Reporters sans frontières estime dangereuses les modifications législatives ou réglementaires annoncées ces dernières semaines par le gouvernement vénézuélien, dans le seul but de punir des médias pour une ligne éditoriale jugée contraire aux visées gouvernementales.
“Le gouvernement bolivarien espère-t-il sérieusement que sa politique fera l’unanimité en entravant ou en censurant une presse insuffisamment docile ? Croit-il que les citoyens ne sont pas assez adultes pour se forger leur propre opinion ? Ces manœuvres législatives, réglementaires et judiciaires consacrent l’objectif de ‘protéger la santé mentale’ de la population. Les règles et les lois qu’un gouvernement change ou réinterprète pour imposer ce qu’il juge être la seule vérité médiatique possible ne sont que les instruments d’une croisade idéologique déjà bien entamée. Nous appelons le gouvernement à suspendre des mesures contraires aux principes constitutionnels fondamentaux et à la jurisprudence interaméricaine en matière de liberté d’expression”, a déclaré l’organisation.
Déjà visée par cinq procédures administratives qui menacent sa diffusion hertzienne, la chaîne privée d’informations Globovisión pourrait perdre plus rapidement que prévu sa concession de fréquence, pourtant valable jusqu’en 2013. Le 10 juillet, le ministre des Travaux Publics et du Logement, Diosdado Cabello – dont dépend la Commission nationale des télécommunications (Conatel) – a fait savoir que l’État cherchait à récupérer 50 % de l’adjudication de licence de la chaîne, l’un de ses concessionnaires venant de décéder.
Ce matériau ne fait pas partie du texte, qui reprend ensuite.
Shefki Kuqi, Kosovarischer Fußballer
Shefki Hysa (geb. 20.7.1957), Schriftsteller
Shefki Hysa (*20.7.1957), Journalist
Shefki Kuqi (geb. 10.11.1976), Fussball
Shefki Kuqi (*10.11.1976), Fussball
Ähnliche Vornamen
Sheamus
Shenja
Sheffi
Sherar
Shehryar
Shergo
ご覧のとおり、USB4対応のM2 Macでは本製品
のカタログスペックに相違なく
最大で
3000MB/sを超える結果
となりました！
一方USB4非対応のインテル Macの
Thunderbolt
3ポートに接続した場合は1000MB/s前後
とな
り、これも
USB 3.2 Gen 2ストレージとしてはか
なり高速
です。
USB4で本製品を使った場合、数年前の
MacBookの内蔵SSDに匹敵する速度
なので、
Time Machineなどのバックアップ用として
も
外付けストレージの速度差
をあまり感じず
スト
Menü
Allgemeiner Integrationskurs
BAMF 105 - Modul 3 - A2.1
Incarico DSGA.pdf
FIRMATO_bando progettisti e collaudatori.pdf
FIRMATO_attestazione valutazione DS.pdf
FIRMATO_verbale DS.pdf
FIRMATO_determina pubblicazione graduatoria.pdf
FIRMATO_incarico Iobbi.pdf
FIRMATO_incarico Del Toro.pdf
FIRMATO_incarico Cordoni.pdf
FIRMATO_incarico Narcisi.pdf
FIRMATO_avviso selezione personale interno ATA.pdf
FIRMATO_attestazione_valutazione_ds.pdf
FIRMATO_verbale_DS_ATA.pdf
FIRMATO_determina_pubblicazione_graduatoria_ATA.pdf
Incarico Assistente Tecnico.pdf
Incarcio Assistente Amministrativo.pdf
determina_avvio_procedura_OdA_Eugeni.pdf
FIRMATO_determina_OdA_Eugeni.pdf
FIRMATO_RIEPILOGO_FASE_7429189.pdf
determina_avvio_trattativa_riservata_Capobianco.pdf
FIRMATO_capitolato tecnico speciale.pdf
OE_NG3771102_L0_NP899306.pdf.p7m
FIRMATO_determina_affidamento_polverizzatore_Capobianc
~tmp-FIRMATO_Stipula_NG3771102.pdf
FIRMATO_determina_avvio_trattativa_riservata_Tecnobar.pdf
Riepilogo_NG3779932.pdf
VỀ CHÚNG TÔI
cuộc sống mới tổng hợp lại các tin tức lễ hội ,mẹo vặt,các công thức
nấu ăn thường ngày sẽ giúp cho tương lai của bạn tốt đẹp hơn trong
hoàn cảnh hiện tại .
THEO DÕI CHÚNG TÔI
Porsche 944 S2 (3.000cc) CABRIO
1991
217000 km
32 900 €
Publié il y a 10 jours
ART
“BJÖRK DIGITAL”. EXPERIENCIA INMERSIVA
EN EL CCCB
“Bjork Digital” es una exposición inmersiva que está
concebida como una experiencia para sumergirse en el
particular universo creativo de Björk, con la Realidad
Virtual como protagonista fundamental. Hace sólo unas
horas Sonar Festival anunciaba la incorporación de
Si la concession venait à lui être retirée, Globovisión pourrait néanmoins poursuivre sa programmation sur le câble, tout comme Radio Caracas Televisión (RCTV) dont la fréquence hertzienne n’a pas été renouvelée en mai 2007. Néanmoins, ces deux chaînes n’échapperaient pas aux “cadenas”, ces programmes institutionnels où le président Hugo Chávez lui-même prend la parole pour une durée indéterminée et réquisitionne dans ce cadre toutes les antennes hertziennes au même moment. Soumises à la Loi de responsabilité sociale en radio et télévision (Resorte), les chaînes câblées devraient apporter la preuve que plus de 70 % de leur production est d’origine étrangère pour pouvoir se soustraire aux “cadenas”. Accusée de “terrorisme médiatique” par les partisans du chef de l’État, Globovisión fait l’objet d’une véritable campagne de dénigrement répercutée par certains médias publics
Le 17 juillet 2009 a par ailleurs débuté l’évaluation de la légalité de diffusion de 240 stations de radio. Environ 40 % du paysage radiophonique est concerné par cette vaste révision. La fermeture possible des fréquences jugées “illégales” par le gouvernement s’accompagnerait de la saisie du matériel de transmission et l’interdiction de diffuser pendant cinq ans. Malgré les protestations de la Chambre de radiodiffusion vénézuélienne, le ministre Diosdado Cabello a exclu toute concertation avec un paysage radiophonique qualifié d’“oligarchique“. Les représentants des médias n’ont même pas eu la possibilité de défendre publiquement leur cas et les critères de révision des fréquences n’ont pas été rendus publics. Selon le ministre, “l’espace radiophonique est l’un des seuls lieux où la Révolution ne s’est pas fait sentir”.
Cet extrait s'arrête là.